Dobló la esquina y pude verlo. Al menos parte de él, ya que tenía la cara cubierta. Era un hombre grande y corpulento. Solo sus brazos parecían capaces de aplastar la cabeza de una persona. Gritaba peligro y no porque yo fuera su víctima. Había algo amenazador en él.
Él toma asiento frente a mí, con una copa de vino en la mano. Mi copa y mi vino. Parecía tan cómodo, como si esta fuera su casa.
Intento liberarme, pero las cuerdas están apretadas.
“Puedes intentarlo todo lo que quieras, pero esta vez no te escaparás de mí”, él se ríe entre dientes. “Ya me has causado bastantes problemas y no me gustan los problemas”.
“¿Quién eres y qué quieres de mí?”, le pregunto.
Tal vez si consigo que hable pueda sacarle algo y ganar algo de tiempo. Es imposible que nadie se haya dado cuenta de que alguien ha entrado en mi casa, ¿verdad?
“Digamos que soy alguien que realmente te quiere muerta”.
El impulso de poner los ojos en blanco es fuerte. Quiero decir, es bastante obvio que me quiere muerta. Por eso estoy atado a una silla en mi propia casa.
“¿Eres uno de los matones que persiguen a mi familia? Te equivocas de persona si crees que matarme significará algo para ellos”.
Él se ríe a carcajadas. Una carcajada. Como si hubiera dicho la cosa más divertida del mundo.
¡Mierda! Esperaba que formara parte de la banda criminal que mató a padre. Sería mucho más fácil razonar con él. Hacerle ver que no significo nada para Rowan o mi familia. Si me equivoco y no es la banda la que me persigue, entonces significa que estoy totalmente jodida.
“No, cariño, no formo parte de ninguna banda, pero alguien me prometió una muy buena paga si daba la noticia de tu prematura muerte”, me dice bruscamente.

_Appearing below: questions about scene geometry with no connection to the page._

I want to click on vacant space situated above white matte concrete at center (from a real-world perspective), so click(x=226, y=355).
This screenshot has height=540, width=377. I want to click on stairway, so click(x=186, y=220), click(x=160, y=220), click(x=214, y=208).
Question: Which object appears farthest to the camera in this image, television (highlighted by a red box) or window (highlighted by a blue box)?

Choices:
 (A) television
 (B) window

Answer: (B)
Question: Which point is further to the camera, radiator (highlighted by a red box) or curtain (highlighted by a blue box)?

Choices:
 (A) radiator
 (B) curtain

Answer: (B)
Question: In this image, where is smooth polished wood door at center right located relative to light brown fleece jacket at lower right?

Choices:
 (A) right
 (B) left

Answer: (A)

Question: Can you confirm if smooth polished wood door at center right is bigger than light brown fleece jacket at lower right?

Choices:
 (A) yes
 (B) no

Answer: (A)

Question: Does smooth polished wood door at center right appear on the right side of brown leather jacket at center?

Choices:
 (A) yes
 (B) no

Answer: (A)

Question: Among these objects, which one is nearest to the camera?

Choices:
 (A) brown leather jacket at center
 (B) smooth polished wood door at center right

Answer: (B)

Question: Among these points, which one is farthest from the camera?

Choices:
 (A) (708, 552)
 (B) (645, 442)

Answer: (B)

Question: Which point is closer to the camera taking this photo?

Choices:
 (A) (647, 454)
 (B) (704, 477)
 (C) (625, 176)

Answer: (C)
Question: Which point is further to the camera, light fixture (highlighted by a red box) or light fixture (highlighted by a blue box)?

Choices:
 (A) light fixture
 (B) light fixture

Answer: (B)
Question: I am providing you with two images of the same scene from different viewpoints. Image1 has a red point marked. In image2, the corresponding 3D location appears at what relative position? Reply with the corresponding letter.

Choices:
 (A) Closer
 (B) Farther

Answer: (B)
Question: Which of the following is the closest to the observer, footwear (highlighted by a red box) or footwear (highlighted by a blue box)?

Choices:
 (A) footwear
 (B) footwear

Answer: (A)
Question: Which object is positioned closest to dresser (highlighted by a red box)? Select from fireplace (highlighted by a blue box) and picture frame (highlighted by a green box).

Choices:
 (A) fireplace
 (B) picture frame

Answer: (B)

Lo miro atónita. “¿Alguien te paga para que me mates?”.
“No cobraré hasta que termine el trabajo y por eso te necesito muerta, ¿lo entiendes, cariño?”.

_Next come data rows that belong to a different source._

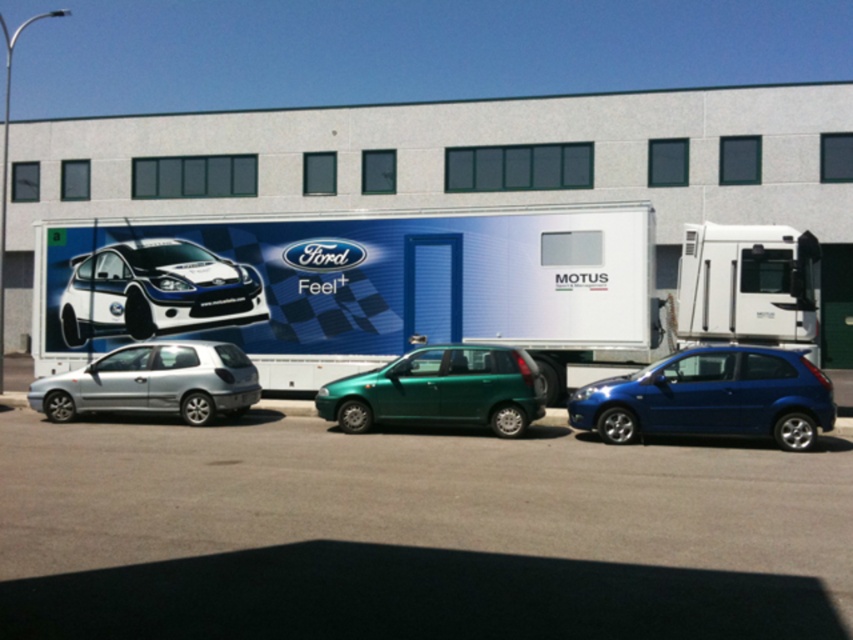
Question: Which object appears farthest from the camera in this image?

Choices:
 (A) white glossy truck at center
 (B) white glossy rally car at left
 (C) silver metallic hatchback at left

Answer: (B)

Question: Does white glossy truck at center come behind silver metallic hatchback at left?

Choices:
 (A) yes
 (B) no

Answer: (A)

Question: Based on their relative distances, which object is nearer to the white glossy rally car at left?

Choices:
 (A) silver metallic hatchback at left
 (B) white glossy truck at center
 (C) metallic silver car at center

Answer: (B)

Question: Is blue metallic hatchback at right positioned before metallic green hatchback at center?

Choices:
 (A) yes
 (B) no

Answer: (A)

Question: Which point is farther to the camera?

Choices:
 (A) white glossy truck at center
 (B) silver metallic hatchback at left
 (C) metallic silver car at center
 (D) metallic green hatchback at center

Answer: (A)

Question: Can you confirm if blue metallic hatchback at right is wider than silver metallic hatchback at left?

Choices:
 (A) no
 (B) yes

Answer: (A)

“¡Deja de llamarme cariño!”, grito.
Me encojo por dentro. Tenía que irme. El hombre era claramente un psicópata y no iba a esperar aquí a que llegara el calvario. Además, si mis vecinos hubieran visto algo, ¿no estaría ya aquí la policía?
“¿Sin preferencia? Supongo que tendré que cortarte el cuello. No hay nada más satisfactorio que ver cómo la vida de tu víctima abandona sus ojos”, dice con un brillo maligno en los ojos.

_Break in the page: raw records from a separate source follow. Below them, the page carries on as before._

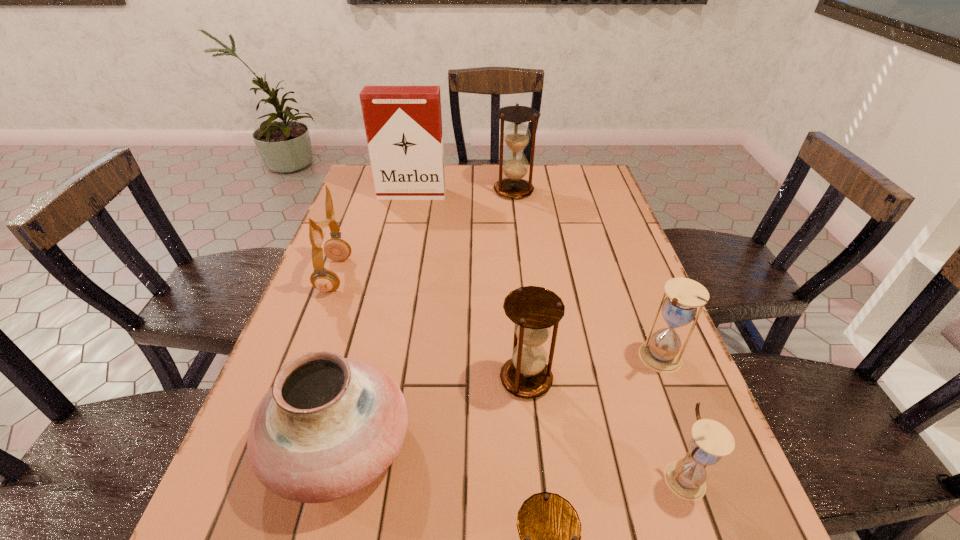
The image size is (960, 540). What are the coordinates of `cigarette_case situated at the left edge` in the screenshot? It's located at (403, 124).

Locate an element on the screen. This screenshot has height=540, width=960. earphone located in the left edge section of the desktop is located at coordinates (325, 280).

Where is `pottery that is at the left edge`? pottery that is at the left edge is located at coordinates (330, 426).

Locate an element on the screen. object present at the far left corner is located at coordinates (403, 124).

At what (x,y) coordinates should I click in order to perform the action: click on vacant space at the far edge of the desktop. Please return your answer as a coordinate pair (x, y). This screenshot has height=540, width=960. Looking at the image, I should click on (496, 195).

Image resolution: width=960 pixels, height=540 pixels. In the image, there is a desktop. What are the coordinates of `free space at the right edge` in the screenshot? It's located at (637, 416).

I want to click on vacant space at the far left corner of the desktop, so click(351, 189).

In order to click on free space at the far right corner in this screenshot , I will do `click(575, 194)`.

Find the location of a particular element. The width and height of the screenshot is (960, 540). unoccupied position between the farthest brown hourglass and the second nearest brown hourglass is located at coordinates click(520, 285).

Where is `free area in between the bigger white hourglass and the pottery`? Image resolution: width=960 pixels, height=540 pixels. free area in between the bigger white hourglass and the pottery is located at coordinates (500, 402).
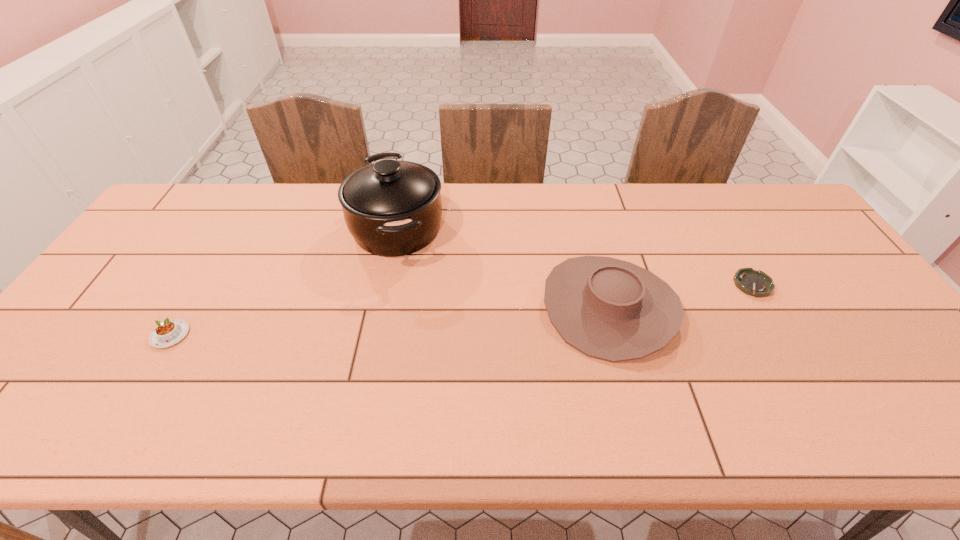
Image resolution: width=960 pixels, height=540 pixels. I want to click on saucepan, so click(392, 208).

At what (x,y) coordinates should I click in order to perform the action: click on the tallest object. Please return your answer as a coordinate pair (x, y). This screenshot has width=960, height=540. Looking at the image, I should click on (392, 208).

What are the coordinates of `the second tallest object` in the screenshot? It's located at (609, 309).

Find the location of a particular element. cowboy hat is located at coordinates (609, 309).

I want to click on pudding, so click(167, 333).

At what (x,y) coordinates should I click in order to perform the action: click on the leftmost object. Please return your answer as a coordinate pair (x, y). The height and width of the screenshot is (540, 960). Looking at the image, I should click on (167, 333).

Identify the location of the rightmost object. (755, 283).

Where is `ashtray`? ashtray is located at coordinates point(755,283).

Find the location of `free space located 0.100m on the left of the tallest object`. free space located 0.100m on the left of the tallest object is located at coordinates (318, 228).

Find the location of a particular element. This screenshot has width=960, height=540. vacant space situated on the right of the cowboy hat is located at coordinates (801, 307).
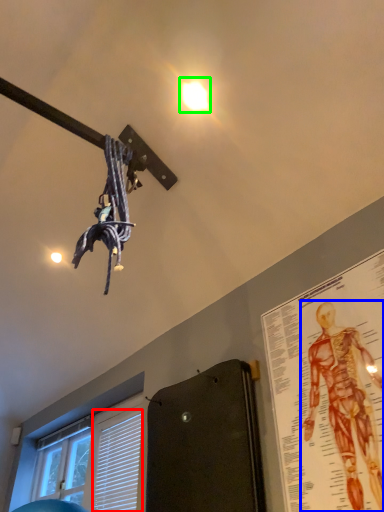
Question: Which object is the farthest from blind (highlighted by a red box)? Choose among these: person (highlighted by a blue box) or droplight (highlighted by a green box).

Choices:
 (A) person
 (B) droplight

Answer: (B)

Saca un cuchillo y empieza a moverlo arriba y abajo. Solo tenía una oportunidad de escapar, así que más me valía aprovecharla bien.
Me empujo hacia atrás tan fuerte como puedo. Me golpeo la cabeza contra el suelo. El dolor irradia a través de mi cráneo. El dolor se intensifica.
Respiro a través del dolor. Mierda, las películas hacían que esto pareciera tan fácil. Pero no lo fue.
“¡¿Qué diablos?!”, gruñe conmocionado.
Con la silla rota, soy libre. No me doy tiempo ni a mí ni a él para reaccionar. Me levanto rápidamente y empiezo a correr hacia la puerta mientras me desato las manos.
No llego lejos porque choca contra mí. Haciéndome impactar contra el suelo de madera. Me gira para que quede frente a él.